## Reading passage:
Segment Open

It remained unclear whether all Democrats would rally behind such a plan, a virtual necessity with their razor-thin majorities. It could alienate progressives, abandoning huge programs that they have championed. And it could also meet resistance from Senator Kyrsten Sinema of Arizona, another Democratic centrist, who has balked at increasing tax rates for corporations and wealthy individuals, one result of rolling back the 2017 tax law.
A spokeswoman, Hannah Hurley, suggested that Ms. Sinema’s stance should be no impediment, because she had already embraced tax increases large enough to finance a “narrow plan.”
Many Democrats said that given the obstacles to Mr. Biden’s initial, far-reaching plan, they were ready to rally around a piecemeal approach of the sort Mr. Manchin laid out.
“I’ll take whatever works,” declared Senator Elizabeth Warren, Democrat of Massachusetts. “There’s no way around the math, so we’ve got to find out what 50 of us can agree on.”
With all 50 Republicans opposed, all 50 senators who caucus with Democrats would have to support the proposal for it to pass with Vice President Kamala Harris’s tiebreaking vote in the evenly divided Senate.

Segment Closed

## What you will do:
a) In the passage about the Democrats' plan, which state does Senator Elizabeth Warren represent?
b) List every person named in the passage about the Democrats' plan.
c) Copy the passage about the Democrats' plan, starting with "A spokeswoman, Hannah" and going on through "Manchin laid out.".

## Dataset content:

Segment Open

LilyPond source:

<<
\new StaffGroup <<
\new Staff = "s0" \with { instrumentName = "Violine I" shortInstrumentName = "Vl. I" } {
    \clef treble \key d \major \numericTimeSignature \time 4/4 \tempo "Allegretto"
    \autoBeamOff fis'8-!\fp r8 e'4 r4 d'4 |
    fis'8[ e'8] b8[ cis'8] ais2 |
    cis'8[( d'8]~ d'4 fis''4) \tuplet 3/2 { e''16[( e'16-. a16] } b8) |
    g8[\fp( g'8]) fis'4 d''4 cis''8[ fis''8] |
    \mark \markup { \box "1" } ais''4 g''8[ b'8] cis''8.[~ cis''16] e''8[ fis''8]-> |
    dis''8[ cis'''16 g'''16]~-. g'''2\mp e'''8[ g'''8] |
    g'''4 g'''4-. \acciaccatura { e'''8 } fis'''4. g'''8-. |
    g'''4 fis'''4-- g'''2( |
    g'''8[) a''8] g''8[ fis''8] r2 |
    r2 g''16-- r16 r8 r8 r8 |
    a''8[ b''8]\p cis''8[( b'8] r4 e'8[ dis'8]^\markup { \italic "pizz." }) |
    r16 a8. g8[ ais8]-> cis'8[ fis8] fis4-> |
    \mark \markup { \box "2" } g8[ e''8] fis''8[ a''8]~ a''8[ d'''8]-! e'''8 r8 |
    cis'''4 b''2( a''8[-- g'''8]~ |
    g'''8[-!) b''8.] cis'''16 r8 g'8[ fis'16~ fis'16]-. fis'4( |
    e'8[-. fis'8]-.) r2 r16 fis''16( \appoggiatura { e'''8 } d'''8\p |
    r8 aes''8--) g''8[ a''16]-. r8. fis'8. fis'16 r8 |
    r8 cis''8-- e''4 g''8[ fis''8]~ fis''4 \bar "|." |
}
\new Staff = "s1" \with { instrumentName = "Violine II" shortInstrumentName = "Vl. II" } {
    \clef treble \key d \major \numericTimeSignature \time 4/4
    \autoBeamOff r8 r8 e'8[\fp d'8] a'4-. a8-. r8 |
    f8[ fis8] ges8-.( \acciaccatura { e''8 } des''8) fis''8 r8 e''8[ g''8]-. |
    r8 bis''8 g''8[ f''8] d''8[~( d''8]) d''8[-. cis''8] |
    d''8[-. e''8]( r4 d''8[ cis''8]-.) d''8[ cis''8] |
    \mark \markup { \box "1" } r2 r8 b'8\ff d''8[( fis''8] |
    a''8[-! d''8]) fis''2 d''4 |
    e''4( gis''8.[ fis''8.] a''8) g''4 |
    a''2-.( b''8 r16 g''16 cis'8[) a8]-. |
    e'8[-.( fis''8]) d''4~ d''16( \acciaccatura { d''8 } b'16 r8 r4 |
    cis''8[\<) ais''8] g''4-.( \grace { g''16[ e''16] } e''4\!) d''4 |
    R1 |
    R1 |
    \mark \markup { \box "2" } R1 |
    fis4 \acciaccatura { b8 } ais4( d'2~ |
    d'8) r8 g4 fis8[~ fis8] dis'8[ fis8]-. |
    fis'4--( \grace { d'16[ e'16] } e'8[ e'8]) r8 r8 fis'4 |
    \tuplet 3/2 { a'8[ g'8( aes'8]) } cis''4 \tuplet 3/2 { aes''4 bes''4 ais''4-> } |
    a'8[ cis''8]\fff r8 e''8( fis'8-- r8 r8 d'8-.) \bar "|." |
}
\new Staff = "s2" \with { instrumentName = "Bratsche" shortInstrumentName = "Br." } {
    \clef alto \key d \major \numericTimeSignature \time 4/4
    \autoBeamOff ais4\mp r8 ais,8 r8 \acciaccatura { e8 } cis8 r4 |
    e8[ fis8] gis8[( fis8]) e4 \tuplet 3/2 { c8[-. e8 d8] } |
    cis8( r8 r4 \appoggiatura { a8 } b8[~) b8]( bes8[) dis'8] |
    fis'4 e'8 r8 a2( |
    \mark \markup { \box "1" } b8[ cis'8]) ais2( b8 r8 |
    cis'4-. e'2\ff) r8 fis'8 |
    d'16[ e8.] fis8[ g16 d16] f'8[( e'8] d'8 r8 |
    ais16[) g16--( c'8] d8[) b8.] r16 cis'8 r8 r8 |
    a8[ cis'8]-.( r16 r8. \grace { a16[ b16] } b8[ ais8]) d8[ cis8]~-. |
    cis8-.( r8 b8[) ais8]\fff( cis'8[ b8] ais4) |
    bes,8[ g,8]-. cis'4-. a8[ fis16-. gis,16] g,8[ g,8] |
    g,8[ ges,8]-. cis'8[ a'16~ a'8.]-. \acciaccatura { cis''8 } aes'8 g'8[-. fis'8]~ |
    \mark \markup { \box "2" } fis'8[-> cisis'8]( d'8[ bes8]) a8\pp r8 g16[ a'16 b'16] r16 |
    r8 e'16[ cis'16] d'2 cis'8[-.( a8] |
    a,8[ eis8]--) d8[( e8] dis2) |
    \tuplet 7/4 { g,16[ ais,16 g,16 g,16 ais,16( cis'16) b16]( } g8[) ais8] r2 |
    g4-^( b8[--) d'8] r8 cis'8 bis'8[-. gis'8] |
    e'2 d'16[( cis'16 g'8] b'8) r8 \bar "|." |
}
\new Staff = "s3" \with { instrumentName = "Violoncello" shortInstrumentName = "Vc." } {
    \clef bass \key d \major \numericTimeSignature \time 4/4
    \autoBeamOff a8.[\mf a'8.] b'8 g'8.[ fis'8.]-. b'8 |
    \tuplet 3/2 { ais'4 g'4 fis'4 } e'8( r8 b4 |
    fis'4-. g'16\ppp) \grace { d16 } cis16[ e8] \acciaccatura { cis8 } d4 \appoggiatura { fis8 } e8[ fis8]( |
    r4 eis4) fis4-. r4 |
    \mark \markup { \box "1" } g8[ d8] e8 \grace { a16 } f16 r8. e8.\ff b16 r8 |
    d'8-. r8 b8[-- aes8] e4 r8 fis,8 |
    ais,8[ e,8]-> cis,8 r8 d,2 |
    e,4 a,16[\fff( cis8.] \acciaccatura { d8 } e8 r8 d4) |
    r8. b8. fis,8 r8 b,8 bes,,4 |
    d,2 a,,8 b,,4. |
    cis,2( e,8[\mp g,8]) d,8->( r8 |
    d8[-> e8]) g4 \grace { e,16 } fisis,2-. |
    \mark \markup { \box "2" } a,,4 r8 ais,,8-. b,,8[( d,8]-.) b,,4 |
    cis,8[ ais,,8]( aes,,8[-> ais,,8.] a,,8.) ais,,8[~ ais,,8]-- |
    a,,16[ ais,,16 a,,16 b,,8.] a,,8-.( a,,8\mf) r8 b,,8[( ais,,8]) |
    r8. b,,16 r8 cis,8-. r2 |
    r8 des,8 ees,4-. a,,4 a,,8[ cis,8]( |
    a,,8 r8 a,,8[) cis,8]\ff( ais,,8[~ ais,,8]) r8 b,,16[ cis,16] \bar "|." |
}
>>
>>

Segment Closed

## Solutions for each task:
a) Massachusetts

b) Kyrsten Sinema, Hannah Hurley, Mr. Biden, Mr. Manchin, Elizabeth Warren, Kamala Harris

c)
A spokeswoman, Hannah Hurley, suggested that Ms. Sinema’s stance should be no impediment, because she had already embraced tax increases large enough to finance a “narrow plan.”
Many Democrats said that given the obstacles to Mr. Biden’s initial, far-reaching plan, they were ready to rally around a piecemeal approach of the sort Mr. Manchin laid out.